Esercizio: Prosegui il brano su Lula e l'esercito brasiliano dopo il tentato golpe di Brasilia, a partire dalla sua ultima frase.

Brano fornito:
Intanto, dopo il tentativo di golpe dell’8 gennaio a Brasilia, iniziano ad essere divulgate le liste di centinaia di nomi di persone arrestate per terrorismo a seguito di quei fatti e tra loro affiorano dei cognomi trentini.

Luis Inácio Lula da Silva ha deciso di provare a fare i conti con quell’esercito che ha favorito ed organizzato le migliaia di oppositori che all’inizio di gennaio hanno assaltato i palazzi del potere a Brasilia. La nomina di Ribeiro Paiva va in questo senso. Il militare, che possedeva tutte le caratteristiche per assurgere ai vertici dell’esercito, recentemente si era espresso in maniera inequivoca sul fallito golpe, chiedendo a tutti il rispetto dei risultati elettorali che hanno visto Bolsonaro perdente nelle urne con 3 milioni di voti in meno rispetto a Lula. L’esercito, ha dichiarato il generale, deve mantenere una postura apolitica e non schierarsi a fianco di nessun partito.

Materiale estratto:
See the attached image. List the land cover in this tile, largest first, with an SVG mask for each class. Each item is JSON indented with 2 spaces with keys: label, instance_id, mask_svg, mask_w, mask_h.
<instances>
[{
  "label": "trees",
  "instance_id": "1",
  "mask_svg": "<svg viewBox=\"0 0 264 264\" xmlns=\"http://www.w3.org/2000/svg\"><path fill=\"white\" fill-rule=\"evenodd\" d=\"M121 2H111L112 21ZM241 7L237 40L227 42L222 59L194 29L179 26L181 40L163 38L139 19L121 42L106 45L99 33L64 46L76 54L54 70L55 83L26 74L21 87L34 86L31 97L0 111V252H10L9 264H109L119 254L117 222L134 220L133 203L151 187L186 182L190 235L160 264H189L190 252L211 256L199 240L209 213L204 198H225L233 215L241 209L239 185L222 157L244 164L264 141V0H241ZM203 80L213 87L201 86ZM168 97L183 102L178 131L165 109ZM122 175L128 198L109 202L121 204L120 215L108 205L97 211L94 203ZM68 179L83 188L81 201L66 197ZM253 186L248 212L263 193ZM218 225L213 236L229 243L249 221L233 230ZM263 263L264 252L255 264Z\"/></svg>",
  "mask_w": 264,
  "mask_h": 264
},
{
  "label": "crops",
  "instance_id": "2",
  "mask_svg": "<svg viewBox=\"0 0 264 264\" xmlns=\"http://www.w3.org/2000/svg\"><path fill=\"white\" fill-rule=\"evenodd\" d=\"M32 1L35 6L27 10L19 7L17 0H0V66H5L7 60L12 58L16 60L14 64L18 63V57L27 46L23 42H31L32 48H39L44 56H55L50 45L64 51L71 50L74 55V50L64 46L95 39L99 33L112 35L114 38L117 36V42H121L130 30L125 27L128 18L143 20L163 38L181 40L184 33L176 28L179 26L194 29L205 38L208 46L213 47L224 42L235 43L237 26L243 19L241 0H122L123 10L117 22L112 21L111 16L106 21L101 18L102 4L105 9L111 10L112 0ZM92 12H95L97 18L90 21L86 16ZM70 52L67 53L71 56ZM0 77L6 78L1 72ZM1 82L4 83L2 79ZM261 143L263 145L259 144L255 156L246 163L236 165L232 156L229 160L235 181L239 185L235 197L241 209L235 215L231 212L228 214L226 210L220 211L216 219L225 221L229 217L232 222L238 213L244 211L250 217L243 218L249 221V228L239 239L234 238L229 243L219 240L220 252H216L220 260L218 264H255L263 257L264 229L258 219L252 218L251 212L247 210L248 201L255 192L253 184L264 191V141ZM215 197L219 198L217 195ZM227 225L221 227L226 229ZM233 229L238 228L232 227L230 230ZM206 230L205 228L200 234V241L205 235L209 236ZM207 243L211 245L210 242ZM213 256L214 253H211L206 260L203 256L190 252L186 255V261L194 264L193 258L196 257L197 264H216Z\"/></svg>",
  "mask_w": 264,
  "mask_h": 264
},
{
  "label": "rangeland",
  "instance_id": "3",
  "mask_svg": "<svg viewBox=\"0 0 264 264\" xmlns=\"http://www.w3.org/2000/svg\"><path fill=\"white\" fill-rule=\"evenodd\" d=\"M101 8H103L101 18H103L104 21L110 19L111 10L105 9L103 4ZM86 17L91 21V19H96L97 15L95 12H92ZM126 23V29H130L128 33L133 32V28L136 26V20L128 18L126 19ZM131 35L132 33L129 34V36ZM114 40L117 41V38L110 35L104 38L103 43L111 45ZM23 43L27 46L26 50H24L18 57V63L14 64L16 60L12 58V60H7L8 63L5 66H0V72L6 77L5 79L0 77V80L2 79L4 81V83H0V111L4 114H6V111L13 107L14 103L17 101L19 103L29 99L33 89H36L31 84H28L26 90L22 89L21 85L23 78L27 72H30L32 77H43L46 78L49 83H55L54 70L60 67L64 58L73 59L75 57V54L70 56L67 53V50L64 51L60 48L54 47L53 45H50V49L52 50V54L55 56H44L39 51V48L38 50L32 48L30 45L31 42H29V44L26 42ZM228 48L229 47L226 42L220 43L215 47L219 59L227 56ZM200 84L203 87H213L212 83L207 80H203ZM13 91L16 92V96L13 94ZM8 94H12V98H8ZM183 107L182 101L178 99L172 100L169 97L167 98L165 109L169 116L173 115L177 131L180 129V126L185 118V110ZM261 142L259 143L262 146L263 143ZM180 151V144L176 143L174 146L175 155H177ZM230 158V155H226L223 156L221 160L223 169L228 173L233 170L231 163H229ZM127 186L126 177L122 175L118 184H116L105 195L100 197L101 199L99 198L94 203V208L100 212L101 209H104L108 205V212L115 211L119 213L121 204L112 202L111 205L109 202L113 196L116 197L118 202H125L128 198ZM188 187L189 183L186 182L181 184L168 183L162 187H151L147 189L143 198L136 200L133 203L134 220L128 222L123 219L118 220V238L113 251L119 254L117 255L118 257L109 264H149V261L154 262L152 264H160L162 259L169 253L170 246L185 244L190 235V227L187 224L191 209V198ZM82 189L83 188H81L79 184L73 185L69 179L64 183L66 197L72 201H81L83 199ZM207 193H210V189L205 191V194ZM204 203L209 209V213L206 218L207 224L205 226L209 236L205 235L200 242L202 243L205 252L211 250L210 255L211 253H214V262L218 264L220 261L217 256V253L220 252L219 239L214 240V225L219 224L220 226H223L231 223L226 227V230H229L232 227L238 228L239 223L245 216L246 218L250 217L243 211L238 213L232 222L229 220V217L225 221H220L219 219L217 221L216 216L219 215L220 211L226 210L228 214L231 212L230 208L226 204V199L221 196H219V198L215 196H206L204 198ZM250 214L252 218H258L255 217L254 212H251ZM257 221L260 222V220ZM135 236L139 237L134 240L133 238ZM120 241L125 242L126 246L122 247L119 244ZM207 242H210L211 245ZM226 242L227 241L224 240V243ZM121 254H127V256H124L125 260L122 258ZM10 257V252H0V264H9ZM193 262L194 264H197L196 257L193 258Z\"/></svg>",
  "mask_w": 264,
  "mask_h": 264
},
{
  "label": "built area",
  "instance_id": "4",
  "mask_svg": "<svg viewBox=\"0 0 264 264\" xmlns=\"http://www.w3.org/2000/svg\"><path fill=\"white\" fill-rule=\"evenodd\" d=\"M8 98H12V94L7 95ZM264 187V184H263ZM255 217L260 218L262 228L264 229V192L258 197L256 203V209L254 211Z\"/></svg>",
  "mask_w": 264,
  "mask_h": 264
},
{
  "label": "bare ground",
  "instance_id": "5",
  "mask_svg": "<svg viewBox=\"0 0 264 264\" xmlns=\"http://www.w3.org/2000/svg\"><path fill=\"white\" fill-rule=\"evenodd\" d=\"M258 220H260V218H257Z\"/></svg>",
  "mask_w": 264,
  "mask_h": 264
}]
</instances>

Risposta:
Tutto si avvia alla soluzione in Brasile dopo che le fondamenta della democrazia sono state scosse dal tentativo di golpe, organizzato da mesi, che ha visto uno dei manifestanti penetrati nelle istituzioni calarsi i pantaloni e defecare su una scrivania all’interno del Parlamento (il video ha impazzato sui social)? Non è proprio così, non per il momento. Già nel 2014 la presidente Dilma Roussef (anche lei del P.T.), messa all’angolo dai poteri forti e tra questi quello militare, aveva nominato a capo dell’esercito un generale - Eduardo Villas Bôas - ritenendolo su posizioni democratiche, che si era poi trasformato in uno dei fautori del ritorno alla politica attiva dei militari. La battaglia per Lula sarà dunque lunga e la posizione “interventista” e antidemocratica dei militari, specialmente dell’esercito, peserà ancora sulla libertà di azione del presidente di sinistra. Proprio il tentato golpe dice quanto gli alti gradi si sentano liberi di agire, certi della loro impunità. Lula ha sostituito il capo dell’esercito, ma il prossimo passo dovrebbe essere la messa sotto accusa di chi ha favorito la nascita di cittadelle “rivoluzionarie” davanti alle proprie sedi di comando, rifocillandoli per settimane. Per poi lasciarli scatenare senza intervenire, in attesa di una presa del palazzo d’inverno da parte di chi (Bolsonaro ha avuto più del 48% del voto popolare) non vuole la sinistra al governo ed è disposto ad avventure antidemocratiche.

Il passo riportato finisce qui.